Quando o homem pecou se vestiu com peles de animais, e, como a besta continuamente vai à manjedoura para comer e assim sobreviver, do mesmo modo o homem vai viver em constante busca de sua autossalvação. O problema é que o homem preso ao seu pecado, atendendo o seu instinto de sobrevivência, cai continuamente na tentação de querer se tornar como Deus, ou seja, ter a vida por si mesmo, egoisticamente e não acolhendo-a como dom dado pelo Senhor.

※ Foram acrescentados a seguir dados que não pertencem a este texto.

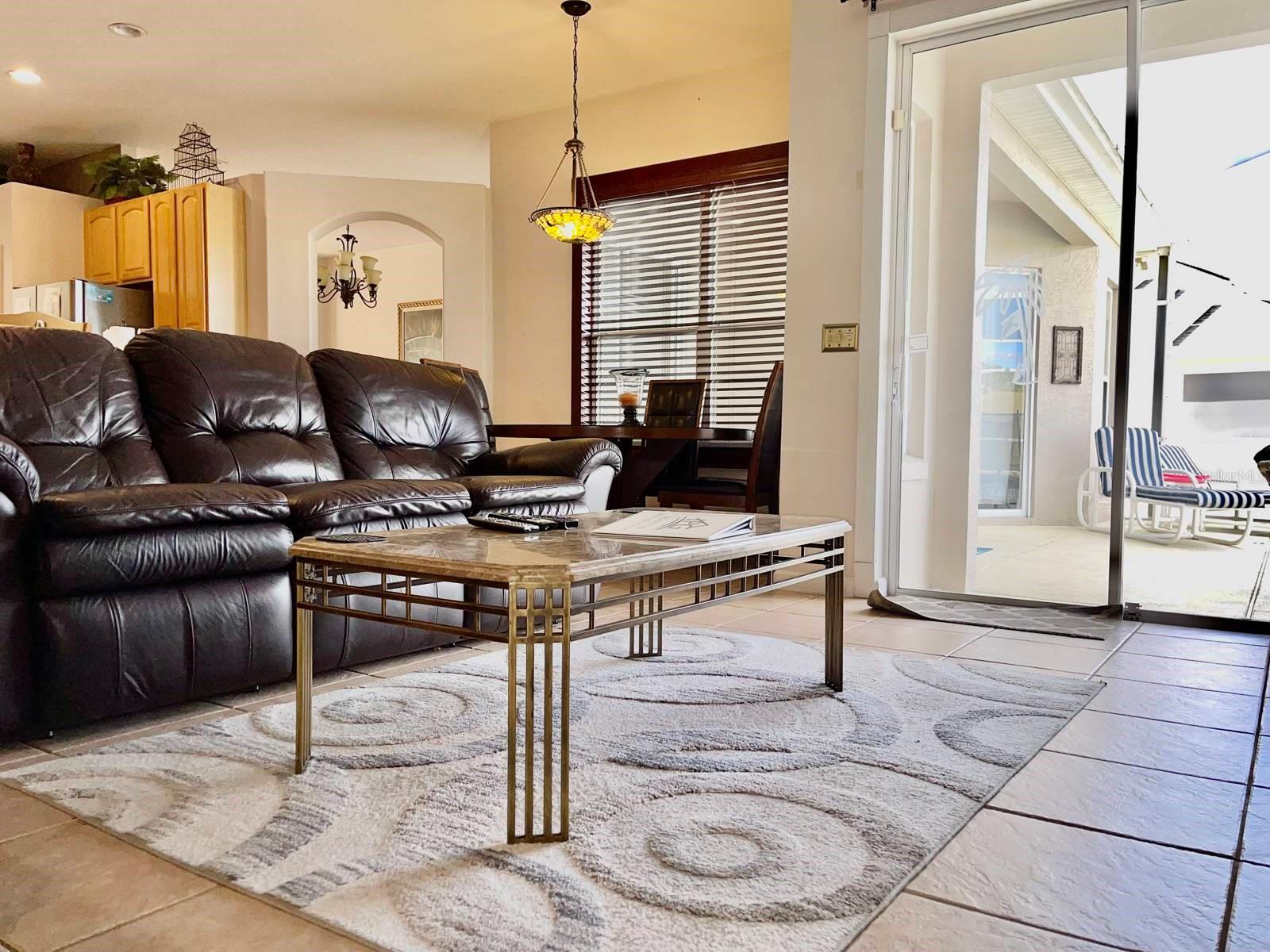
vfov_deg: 54.9
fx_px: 917
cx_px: 635
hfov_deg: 69.4
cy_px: 476
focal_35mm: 25
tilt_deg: -3.6
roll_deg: -0.7
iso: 32
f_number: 1.6
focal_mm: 5.1
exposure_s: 1/125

Neste sentido, se Deus quer encontrar o homem, ele deve se colocar ali onde ele peca, aonde ele retorna continuamente à procura de vida; por essa razão, Cristo é colocado na manjedoura. Cristo é rebaixado ao nível onde o homem pode encontrá-lo, onde ele certamente retornará. Mas, como lemos em Romanos 5,12ss, a consequência do pecado é a morte, por isso mesmo o presépio é representado como um grande tumulo, para nos dizer que é na morte que o Senhor nos encontrou, é dela, do seu poder que Ele veio nos resgatar, trazendo para nós a sua Luz que é capaz de dissipar toda Treva.
Pe. Mateus Lopes
[1] Cf. Protovangelo di Giacomo: "A parteira exclamou: Hoje para mim é um grande dia, porque vi este novo milagre. Deixando a caverna, a parteira encontrou Salomé e disse-lhe: Salomé, Salomé, tenho de lhe contar uma nova maravilha: uma virgem deu a luz, e isso não afetou a sua natureza. E Salomé respondeu: Louvo o Senhor meu Deus: se eu não colocar o dedo e não examinar a natureza dela, não acreditarei que uma virgem tenha dado à luz. A parteira entrou e disse para Maria: Coloque-se bem. Na verdade, não há um leve contraste ao seu redor. Salomé colocou seu dedo em sua natureza e proferiu um grito dizendo: Ai da minha iniqüidade e da minha descrença, pois eu tentei o Deus vivo e agora minha mão está separada de mim, queimada. "
[2]Cfr. Anthologhion, Lodi della festa della Natività secondo la carne del Signore Dio e Salvatore Nostro Gesù Cristo.